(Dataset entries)
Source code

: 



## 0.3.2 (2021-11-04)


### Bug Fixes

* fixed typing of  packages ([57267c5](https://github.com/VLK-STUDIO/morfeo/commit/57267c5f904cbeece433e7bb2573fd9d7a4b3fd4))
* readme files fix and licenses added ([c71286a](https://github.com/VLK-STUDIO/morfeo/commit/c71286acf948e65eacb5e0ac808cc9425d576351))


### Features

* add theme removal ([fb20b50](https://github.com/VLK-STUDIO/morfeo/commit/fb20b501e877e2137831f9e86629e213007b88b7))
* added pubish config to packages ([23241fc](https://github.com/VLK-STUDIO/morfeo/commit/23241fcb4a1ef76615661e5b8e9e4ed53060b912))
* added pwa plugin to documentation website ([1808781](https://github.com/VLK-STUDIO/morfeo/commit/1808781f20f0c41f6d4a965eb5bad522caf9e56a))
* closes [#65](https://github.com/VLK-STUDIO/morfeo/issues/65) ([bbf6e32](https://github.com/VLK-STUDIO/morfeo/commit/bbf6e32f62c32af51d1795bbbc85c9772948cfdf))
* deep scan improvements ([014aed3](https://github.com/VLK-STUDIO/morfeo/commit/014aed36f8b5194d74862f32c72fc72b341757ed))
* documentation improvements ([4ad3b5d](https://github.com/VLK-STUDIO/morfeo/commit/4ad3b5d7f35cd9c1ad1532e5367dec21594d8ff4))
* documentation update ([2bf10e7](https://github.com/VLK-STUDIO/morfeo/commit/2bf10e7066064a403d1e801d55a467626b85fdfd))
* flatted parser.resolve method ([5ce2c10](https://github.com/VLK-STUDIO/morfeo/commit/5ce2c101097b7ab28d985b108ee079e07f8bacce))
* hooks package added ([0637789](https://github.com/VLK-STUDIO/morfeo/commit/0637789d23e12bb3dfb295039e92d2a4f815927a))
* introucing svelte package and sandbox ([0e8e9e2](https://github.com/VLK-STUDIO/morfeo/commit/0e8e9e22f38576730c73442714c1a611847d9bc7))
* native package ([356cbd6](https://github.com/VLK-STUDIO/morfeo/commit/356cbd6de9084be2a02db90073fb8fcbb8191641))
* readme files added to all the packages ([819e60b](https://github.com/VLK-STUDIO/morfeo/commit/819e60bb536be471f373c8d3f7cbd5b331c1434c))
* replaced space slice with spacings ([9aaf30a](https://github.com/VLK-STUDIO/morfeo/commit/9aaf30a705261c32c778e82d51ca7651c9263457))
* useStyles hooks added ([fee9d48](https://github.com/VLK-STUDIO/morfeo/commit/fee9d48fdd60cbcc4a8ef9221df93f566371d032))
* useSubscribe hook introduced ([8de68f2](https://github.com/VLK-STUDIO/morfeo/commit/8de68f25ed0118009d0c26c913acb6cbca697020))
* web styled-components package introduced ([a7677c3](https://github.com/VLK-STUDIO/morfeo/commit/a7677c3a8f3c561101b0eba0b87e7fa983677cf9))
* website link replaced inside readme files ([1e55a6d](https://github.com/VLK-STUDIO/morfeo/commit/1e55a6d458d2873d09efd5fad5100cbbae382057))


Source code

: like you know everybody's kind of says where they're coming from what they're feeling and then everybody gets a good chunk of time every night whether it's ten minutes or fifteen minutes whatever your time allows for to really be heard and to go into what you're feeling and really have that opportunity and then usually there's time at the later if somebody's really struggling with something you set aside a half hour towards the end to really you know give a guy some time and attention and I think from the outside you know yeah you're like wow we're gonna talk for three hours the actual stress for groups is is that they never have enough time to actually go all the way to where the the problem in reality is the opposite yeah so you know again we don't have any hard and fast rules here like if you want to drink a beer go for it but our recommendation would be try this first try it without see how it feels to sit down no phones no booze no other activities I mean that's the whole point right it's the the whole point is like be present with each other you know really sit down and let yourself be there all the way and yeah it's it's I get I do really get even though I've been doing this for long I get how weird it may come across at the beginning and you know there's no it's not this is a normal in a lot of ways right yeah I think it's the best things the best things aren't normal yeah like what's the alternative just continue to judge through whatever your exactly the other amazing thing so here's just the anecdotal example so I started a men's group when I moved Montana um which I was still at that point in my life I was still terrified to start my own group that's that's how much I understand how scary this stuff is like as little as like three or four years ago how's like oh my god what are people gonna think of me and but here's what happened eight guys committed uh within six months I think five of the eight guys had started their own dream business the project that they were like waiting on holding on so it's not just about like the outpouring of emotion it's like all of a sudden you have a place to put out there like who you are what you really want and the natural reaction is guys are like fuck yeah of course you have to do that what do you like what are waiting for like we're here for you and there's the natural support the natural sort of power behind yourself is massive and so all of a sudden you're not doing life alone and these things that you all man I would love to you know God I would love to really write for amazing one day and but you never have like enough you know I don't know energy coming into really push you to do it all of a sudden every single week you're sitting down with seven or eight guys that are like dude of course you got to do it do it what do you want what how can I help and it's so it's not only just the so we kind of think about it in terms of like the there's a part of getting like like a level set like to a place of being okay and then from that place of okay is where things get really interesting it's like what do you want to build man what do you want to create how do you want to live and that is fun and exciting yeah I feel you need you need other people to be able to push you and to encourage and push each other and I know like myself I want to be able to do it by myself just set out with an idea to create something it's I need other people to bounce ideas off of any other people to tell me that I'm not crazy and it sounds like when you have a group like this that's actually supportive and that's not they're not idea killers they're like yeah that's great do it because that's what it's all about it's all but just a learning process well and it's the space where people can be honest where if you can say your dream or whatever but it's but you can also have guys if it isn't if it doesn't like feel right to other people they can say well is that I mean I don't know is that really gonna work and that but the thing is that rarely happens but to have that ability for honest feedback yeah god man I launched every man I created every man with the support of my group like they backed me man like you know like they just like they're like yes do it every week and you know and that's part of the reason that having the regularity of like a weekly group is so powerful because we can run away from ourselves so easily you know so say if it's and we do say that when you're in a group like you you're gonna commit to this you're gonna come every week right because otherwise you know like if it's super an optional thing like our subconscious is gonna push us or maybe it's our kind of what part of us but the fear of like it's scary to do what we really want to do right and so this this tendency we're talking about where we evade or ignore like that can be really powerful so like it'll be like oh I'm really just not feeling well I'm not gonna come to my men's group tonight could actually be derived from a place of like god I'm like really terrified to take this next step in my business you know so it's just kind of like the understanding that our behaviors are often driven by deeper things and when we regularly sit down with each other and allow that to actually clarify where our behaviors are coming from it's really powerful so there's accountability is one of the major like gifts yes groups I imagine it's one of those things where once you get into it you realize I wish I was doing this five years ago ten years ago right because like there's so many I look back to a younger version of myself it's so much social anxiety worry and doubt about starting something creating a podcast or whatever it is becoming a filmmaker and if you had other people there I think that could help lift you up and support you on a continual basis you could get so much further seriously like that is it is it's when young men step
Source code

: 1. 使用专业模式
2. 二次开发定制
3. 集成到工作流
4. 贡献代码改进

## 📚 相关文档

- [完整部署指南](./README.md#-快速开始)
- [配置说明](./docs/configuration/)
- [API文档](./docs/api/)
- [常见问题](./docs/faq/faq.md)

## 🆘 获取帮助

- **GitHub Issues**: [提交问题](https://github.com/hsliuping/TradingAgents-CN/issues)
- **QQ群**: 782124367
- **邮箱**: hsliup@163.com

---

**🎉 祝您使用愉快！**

==

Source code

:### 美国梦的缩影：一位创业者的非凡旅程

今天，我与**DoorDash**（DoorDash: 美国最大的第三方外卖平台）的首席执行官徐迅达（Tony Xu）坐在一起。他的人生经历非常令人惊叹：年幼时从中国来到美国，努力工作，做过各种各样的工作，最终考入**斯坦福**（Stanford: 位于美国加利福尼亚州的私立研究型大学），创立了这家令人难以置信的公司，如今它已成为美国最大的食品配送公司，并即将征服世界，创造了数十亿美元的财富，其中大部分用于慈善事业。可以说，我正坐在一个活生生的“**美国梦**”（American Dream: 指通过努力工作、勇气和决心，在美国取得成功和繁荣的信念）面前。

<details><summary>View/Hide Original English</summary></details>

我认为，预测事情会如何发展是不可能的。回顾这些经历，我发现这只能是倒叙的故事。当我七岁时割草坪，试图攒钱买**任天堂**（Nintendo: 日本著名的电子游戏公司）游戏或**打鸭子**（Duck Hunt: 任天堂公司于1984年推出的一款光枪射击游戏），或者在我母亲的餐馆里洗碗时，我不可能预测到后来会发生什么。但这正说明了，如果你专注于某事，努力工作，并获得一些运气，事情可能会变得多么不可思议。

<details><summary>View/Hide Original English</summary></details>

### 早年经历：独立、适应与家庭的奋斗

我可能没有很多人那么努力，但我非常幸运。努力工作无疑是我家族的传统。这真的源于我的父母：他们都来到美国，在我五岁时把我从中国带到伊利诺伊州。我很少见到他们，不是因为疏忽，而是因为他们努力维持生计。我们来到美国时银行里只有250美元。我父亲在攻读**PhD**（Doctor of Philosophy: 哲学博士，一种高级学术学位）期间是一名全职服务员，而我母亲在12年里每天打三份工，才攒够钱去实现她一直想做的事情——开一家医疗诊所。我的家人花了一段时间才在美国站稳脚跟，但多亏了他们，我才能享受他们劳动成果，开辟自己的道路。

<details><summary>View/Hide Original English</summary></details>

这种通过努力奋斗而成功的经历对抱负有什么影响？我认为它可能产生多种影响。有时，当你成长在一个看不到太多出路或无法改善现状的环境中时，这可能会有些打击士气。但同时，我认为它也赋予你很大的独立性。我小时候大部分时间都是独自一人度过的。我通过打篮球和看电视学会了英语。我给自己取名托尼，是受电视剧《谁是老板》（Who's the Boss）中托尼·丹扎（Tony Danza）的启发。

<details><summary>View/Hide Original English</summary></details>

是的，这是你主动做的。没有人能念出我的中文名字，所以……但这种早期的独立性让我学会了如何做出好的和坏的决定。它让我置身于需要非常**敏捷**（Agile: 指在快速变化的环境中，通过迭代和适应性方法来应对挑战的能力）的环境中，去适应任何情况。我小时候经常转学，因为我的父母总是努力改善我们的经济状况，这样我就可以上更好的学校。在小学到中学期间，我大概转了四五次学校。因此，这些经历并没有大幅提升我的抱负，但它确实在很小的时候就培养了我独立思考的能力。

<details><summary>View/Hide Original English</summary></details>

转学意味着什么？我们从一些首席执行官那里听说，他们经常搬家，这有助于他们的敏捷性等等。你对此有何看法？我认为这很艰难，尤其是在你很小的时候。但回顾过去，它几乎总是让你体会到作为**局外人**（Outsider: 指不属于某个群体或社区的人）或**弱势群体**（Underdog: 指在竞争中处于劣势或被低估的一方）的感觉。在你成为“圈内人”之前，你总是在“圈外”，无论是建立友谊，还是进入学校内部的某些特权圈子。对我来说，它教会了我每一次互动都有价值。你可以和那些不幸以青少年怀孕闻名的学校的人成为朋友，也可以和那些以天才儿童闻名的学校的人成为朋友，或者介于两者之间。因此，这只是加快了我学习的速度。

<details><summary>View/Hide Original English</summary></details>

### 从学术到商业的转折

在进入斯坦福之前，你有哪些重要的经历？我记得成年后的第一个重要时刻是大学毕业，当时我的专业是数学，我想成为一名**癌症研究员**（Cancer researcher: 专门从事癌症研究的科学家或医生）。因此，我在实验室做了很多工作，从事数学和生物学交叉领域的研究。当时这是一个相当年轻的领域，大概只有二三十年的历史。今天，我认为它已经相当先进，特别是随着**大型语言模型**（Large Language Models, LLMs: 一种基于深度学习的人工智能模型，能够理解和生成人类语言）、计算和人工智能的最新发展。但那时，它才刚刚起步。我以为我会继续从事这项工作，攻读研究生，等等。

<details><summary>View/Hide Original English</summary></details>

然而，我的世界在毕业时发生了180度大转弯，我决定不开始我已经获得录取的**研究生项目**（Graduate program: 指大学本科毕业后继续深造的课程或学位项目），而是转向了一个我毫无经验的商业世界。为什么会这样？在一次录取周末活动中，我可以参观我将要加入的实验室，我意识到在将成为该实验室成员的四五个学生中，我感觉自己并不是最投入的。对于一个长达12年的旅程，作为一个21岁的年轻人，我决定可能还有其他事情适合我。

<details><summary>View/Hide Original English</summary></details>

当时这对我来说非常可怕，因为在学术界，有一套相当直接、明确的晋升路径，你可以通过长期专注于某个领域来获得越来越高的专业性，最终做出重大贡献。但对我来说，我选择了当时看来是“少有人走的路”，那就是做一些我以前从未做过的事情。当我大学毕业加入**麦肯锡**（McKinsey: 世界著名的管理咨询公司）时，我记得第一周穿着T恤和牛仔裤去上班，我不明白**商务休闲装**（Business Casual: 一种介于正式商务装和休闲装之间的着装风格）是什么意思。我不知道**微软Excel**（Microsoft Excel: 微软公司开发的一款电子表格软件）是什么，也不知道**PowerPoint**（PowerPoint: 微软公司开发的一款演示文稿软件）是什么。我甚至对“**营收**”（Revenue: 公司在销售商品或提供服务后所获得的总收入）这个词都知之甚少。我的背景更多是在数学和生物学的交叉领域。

* * *

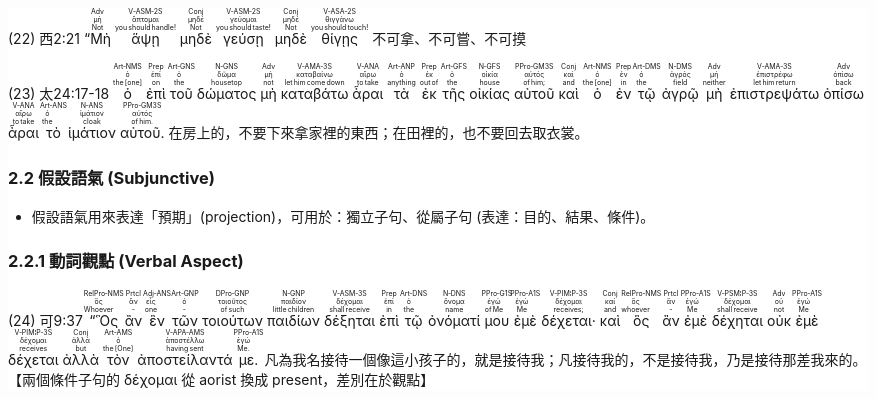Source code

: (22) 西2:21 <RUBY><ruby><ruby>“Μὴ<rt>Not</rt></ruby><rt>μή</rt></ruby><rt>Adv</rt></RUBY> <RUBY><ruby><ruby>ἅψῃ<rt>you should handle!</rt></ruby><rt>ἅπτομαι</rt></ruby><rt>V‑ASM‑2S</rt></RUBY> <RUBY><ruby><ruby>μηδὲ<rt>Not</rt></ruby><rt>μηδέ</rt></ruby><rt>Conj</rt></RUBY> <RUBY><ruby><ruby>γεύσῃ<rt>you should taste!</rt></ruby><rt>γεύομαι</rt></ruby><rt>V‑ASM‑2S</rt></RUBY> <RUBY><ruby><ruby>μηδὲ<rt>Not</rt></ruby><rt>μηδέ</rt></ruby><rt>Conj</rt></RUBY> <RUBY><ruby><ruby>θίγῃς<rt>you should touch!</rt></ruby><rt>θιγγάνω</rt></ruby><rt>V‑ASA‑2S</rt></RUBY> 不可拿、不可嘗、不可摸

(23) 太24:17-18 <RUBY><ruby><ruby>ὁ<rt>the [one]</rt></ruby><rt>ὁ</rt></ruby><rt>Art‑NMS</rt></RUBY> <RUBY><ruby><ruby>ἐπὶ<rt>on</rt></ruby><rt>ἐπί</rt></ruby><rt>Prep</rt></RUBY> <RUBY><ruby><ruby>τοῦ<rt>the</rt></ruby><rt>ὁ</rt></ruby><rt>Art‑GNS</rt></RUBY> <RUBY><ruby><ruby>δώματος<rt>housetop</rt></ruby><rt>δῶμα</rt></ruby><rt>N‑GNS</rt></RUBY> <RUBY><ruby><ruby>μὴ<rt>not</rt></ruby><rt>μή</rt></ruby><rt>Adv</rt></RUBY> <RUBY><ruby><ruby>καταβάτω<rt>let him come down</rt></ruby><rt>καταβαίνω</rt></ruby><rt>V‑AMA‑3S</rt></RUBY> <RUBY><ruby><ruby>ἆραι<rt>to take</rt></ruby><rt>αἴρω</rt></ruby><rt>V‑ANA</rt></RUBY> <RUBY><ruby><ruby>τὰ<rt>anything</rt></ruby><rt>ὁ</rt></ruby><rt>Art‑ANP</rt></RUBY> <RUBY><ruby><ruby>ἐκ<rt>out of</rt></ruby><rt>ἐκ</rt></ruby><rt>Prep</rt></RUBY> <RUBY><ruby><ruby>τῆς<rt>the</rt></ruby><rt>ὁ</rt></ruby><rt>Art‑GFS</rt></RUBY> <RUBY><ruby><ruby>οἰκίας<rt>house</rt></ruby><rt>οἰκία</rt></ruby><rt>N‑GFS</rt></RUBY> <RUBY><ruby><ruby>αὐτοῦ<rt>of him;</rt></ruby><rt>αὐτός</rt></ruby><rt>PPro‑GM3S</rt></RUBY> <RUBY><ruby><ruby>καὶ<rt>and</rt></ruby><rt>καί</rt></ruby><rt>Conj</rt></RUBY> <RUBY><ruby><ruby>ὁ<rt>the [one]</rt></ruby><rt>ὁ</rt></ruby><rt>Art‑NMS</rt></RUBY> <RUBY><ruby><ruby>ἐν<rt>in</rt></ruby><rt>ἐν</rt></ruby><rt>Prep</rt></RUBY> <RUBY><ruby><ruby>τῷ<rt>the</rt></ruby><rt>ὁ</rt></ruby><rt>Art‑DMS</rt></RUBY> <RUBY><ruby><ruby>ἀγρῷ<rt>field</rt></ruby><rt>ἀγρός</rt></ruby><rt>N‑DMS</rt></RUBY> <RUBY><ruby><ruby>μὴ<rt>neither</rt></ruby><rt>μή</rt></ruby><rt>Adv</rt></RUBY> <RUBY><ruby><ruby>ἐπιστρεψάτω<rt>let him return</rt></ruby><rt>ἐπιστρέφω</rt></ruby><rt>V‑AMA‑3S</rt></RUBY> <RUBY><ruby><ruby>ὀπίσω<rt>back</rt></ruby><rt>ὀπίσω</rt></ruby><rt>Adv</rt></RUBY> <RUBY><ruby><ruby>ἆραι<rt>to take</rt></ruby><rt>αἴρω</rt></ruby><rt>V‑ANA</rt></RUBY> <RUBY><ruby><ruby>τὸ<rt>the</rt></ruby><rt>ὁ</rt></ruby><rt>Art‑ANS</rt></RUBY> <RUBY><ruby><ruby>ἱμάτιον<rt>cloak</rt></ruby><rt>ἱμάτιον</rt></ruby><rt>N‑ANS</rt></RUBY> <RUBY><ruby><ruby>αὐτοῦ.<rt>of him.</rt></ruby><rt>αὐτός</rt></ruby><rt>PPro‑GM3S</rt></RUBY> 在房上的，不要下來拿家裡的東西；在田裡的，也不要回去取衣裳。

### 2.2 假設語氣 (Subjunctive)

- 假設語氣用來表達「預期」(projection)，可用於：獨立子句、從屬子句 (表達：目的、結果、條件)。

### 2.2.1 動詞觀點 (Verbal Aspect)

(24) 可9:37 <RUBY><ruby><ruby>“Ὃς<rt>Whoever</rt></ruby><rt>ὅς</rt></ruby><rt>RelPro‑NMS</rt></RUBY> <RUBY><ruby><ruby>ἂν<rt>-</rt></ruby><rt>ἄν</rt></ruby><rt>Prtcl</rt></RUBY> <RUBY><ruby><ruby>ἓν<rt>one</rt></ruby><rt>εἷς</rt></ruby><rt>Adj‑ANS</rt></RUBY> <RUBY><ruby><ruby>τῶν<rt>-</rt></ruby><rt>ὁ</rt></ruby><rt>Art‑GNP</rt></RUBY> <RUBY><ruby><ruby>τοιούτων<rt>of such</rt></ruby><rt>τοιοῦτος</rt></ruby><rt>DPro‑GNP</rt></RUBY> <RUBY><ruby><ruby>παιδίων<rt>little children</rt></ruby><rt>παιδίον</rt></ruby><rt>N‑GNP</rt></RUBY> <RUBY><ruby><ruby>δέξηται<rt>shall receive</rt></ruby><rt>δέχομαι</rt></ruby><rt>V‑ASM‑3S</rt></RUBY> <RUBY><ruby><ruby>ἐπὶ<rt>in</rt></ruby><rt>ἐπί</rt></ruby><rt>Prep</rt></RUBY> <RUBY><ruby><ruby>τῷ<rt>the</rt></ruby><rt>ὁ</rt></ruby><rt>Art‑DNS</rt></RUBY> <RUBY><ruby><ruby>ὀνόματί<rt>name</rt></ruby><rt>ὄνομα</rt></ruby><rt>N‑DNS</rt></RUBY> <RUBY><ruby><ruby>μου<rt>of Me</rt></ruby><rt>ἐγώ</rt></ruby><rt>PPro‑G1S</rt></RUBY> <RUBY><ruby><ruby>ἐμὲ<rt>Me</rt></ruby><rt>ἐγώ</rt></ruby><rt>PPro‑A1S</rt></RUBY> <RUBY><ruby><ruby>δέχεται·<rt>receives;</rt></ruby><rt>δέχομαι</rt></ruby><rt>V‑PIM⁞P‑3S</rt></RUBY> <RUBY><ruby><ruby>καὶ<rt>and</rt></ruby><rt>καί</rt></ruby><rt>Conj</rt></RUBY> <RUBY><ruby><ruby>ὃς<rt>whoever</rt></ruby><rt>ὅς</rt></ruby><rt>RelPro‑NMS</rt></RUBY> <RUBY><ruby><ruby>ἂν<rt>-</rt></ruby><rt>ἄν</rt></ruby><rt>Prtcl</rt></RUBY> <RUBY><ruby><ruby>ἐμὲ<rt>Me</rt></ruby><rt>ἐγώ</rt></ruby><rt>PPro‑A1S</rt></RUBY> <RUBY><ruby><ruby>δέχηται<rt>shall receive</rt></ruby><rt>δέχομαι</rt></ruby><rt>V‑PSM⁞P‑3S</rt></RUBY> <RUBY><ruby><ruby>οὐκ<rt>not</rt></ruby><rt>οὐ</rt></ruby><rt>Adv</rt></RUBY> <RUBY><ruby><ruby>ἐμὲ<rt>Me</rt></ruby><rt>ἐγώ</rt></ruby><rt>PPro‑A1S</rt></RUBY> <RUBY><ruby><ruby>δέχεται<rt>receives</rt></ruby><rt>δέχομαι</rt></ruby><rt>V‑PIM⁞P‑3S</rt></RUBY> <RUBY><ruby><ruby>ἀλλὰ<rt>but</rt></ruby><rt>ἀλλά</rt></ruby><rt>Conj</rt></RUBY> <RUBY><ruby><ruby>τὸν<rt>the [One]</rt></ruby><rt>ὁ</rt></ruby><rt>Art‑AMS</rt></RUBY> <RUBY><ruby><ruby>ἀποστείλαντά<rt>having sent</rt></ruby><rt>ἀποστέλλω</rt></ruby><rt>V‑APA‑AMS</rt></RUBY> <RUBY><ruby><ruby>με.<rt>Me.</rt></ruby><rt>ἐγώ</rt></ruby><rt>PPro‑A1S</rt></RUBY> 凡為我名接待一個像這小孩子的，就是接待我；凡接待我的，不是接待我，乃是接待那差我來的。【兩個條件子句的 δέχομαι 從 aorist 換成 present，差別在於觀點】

(Aim of the exercise) Once you find the line with "- 假設語氣用來表達「預期」(projection)，可用於：獨立子句、從屬子句 (表達：目的、結果、條件)。" above, print it and every line after it up to and including the line with "### 2.2.1 動詞觀點 (Verbal Aspect)", exactly as written and nothing else.

(Answer to the problem)
- 假設語氣用來表達「預期」(projection)，可用於：獨立子句、從屬子句 (表達：目的、結果、條件)。

### 2.2.1 動詞觀點 (Verbal Aspect)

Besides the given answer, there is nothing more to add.